[Your assignment]
Update the items from the start through the line containing "nd strategic developments in", inclusive, by changing "Regulations" to "Ordinances" and leaving everything else as it is.

[Information shown]
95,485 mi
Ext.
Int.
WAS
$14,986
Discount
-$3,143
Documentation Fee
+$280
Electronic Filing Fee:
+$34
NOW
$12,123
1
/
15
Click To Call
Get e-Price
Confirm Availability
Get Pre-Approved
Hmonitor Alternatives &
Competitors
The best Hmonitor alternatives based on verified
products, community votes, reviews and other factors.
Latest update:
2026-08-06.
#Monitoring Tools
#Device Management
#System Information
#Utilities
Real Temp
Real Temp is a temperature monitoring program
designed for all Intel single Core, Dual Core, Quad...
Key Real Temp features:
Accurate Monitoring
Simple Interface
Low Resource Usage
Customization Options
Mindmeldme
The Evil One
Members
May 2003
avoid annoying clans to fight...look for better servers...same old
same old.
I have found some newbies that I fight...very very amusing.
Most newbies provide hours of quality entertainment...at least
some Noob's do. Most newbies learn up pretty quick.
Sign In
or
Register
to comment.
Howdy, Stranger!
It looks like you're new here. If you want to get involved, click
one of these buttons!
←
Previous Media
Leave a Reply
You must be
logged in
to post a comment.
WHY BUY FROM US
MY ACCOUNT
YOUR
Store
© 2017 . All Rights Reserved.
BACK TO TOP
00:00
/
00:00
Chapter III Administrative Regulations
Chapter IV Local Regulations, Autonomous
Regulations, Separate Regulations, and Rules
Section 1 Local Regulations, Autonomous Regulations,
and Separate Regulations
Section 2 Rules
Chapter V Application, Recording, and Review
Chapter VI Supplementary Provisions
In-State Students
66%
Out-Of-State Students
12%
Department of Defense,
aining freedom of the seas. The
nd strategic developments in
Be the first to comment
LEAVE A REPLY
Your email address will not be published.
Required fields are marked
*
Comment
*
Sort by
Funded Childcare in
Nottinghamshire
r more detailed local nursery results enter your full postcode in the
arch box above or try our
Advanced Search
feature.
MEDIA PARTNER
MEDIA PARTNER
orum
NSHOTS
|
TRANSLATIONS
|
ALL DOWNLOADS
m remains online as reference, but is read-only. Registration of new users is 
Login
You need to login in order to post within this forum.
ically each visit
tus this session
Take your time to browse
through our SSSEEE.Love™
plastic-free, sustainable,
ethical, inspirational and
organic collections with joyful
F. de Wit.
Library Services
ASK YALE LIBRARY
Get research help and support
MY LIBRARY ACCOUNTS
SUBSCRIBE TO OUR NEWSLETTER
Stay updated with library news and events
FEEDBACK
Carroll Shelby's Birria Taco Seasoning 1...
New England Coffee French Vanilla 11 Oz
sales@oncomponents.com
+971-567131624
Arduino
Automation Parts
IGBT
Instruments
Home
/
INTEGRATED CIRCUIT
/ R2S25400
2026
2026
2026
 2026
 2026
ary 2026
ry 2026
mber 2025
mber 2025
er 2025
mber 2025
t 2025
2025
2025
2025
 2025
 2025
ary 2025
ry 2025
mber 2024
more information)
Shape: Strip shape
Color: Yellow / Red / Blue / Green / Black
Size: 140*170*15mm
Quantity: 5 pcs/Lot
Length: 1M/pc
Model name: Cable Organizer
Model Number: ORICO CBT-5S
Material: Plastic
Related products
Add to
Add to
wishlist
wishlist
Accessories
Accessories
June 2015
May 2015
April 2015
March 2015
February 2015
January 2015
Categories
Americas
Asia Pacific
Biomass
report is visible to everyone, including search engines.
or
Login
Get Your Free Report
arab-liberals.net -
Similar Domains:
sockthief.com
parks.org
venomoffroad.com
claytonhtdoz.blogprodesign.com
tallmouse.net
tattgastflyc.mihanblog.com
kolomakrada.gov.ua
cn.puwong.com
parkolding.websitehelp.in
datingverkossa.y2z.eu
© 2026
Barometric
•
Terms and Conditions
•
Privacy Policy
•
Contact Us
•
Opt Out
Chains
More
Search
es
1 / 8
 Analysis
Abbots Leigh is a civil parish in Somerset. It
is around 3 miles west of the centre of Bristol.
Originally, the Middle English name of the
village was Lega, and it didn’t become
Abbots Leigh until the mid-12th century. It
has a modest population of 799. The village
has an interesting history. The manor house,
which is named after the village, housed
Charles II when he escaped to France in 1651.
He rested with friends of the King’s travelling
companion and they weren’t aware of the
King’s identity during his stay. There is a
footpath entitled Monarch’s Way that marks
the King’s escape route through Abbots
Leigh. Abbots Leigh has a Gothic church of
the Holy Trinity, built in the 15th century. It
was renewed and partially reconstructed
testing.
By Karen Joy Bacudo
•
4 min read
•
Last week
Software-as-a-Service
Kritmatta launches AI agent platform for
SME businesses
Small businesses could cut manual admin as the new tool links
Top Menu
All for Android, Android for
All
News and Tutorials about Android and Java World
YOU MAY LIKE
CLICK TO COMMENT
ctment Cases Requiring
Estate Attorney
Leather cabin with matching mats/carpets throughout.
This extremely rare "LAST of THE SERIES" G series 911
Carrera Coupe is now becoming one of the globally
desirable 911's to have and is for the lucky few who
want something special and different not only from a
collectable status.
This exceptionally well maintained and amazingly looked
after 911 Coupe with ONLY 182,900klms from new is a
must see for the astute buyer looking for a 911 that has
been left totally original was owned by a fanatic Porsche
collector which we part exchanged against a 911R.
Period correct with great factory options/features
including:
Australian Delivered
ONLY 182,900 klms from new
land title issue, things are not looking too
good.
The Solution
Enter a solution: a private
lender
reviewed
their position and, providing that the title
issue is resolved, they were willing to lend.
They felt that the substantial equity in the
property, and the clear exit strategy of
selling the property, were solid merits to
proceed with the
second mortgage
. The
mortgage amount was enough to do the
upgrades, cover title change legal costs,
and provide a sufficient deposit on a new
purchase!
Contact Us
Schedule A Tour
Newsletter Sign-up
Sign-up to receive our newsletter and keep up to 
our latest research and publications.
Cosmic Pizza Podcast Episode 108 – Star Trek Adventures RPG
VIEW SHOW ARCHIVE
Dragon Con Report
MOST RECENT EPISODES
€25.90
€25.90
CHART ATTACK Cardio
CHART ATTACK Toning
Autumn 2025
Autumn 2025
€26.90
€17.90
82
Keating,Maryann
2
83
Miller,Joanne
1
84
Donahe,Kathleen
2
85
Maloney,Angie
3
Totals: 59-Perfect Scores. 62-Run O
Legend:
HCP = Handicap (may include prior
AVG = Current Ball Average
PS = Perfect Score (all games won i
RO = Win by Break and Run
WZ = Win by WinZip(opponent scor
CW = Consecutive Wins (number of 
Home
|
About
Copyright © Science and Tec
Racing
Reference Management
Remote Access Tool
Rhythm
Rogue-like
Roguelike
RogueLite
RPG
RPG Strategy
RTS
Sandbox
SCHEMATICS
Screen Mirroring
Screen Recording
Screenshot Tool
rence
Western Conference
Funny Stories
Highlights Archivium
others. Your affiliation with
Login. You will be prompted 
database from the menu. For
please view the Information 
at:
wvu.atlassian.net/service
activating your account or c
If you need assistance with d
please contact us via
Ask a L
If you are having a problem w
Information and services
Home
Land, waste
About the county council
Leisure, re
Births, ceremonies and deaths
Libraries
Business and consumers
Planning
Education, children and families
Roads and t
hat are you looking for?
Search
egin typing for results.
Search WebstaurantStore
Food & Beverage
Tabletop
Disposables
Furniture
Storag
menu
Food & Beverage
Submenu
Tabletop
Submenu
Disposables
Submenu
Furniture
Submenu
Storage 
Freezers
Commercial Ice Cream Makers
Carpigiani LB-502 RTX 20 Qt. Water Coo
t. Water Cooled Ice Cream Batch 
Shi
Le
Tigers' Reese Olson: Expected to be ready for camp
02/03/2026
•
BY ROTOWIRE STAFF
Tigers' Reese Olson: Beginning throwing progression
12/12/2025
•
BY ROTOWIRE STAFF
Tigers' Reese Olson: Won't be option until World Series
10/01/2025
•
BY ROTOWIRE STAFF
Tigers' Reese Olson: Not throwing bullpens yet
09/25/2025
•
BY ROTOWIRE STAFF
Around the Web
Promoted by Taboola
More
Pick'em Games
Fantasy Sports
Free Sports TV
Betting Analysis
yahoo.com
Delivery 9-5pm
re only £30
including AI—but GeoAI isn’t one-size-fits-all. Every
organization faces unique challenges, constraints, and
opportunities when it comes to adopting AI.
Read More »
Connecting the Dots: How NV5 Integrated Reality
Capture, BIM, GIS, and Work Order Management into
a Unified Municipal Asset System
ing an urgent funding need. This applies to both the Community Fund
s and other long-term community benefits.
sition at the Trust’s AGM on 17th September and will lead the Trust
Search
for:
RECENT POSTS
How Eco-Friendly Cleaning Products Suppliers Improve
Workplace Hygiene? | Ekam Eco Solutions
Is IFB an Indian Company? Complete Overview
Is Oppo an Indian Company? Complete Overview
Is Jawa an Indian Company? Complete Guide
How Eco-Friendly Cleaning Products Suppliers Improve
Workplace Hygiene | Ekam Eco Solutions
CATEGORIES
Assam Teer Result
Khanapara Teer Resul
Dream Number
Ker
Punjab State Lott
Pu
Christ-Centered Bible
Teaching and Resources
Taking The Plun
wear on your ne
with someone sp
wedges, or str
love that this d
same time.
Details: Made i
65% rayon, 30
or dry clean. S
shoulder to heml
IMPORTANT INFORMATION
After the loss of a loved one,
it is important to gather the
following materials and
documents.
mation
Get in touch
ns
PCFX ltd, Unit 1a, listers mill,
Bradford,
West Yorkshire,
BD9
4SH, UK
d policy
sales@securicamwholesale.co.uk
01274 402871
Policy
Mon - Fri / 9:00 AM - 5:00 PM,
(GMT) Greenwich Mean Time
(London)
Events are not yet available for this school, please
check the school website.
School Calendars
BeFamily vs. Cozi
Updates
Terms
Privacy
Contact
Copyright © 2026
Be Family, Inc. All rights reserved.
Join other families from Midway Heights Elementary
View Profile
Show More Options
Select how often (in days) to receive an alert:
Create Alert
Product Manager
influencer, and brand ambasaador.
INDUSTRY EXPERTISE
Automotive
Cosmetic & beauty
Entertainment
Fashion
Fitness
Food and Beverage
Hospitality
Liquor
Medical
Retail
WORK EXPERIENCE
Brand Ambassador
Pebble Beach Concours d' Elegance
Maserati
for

[Your response]
95,485 mi
Ext.
Int.
WAS
$14,986
Discount
-$3,143
Documentation Fee
+$280
Electronic Filing Fee:
+$34
NOW
$12,123
1
/
15
Click To Call
Get e-Price
Confirm Availability
Get Pre-Approved
Hmonitor Alternatives &
Competitors
The best Hmonitor alternatives based on verified
products, community votes, reviews and other factors.
Latest update:
2026-08-06.
#Monitoring Tools
#Device Management
#System Information
#Utilities
Real Temp
Real Temp is a temperature monitoring program
designed for all Intel single Core, Dual Core, Quad...
Key Real Temp features:
Accurate Monitoring
Simple Interface
Low Resource Usage
Customization Options
Mindmeldme
The Evil One
Members
May 2003
avoid annoying clans to fight...look for better servers...same old
same old.
I have found some newbies that I fight...very very amusing.
Most newbies provide hours of quality entertainment...at least
some Noob's do. Most newbies learn up pretty quick.
Sign In
or
Register
to comment.
Howdy, Stranger!
It looks like you're new here. If you want to get involved, click
one of these buttons!
←
Previous Media
Leave a Reply
You must be
logged in
to post a comment.
WHY BUY FROM US
MY ACCOUNT
YOUR
Store
© 2017 . All Rights Reserved.
BACK TO TOP
00:00
/
00:00
Chapter III Administrative Ordinances
Chapter IV Local Ordinances, Autonomous
Ordinances, Separate Ordinances, and Rules
Section 1 Local Ordinances, Autonomous Ordinances,
and Separate Ordinances
Section 2 Rules
Chapter V Application, Recording, and Review
Chapter VI Supplementary Provisions
In-State Students
66%
Out-Of-State Students
12%
Department of Defense,
aining freedom of the seas. The
nd strategic developments in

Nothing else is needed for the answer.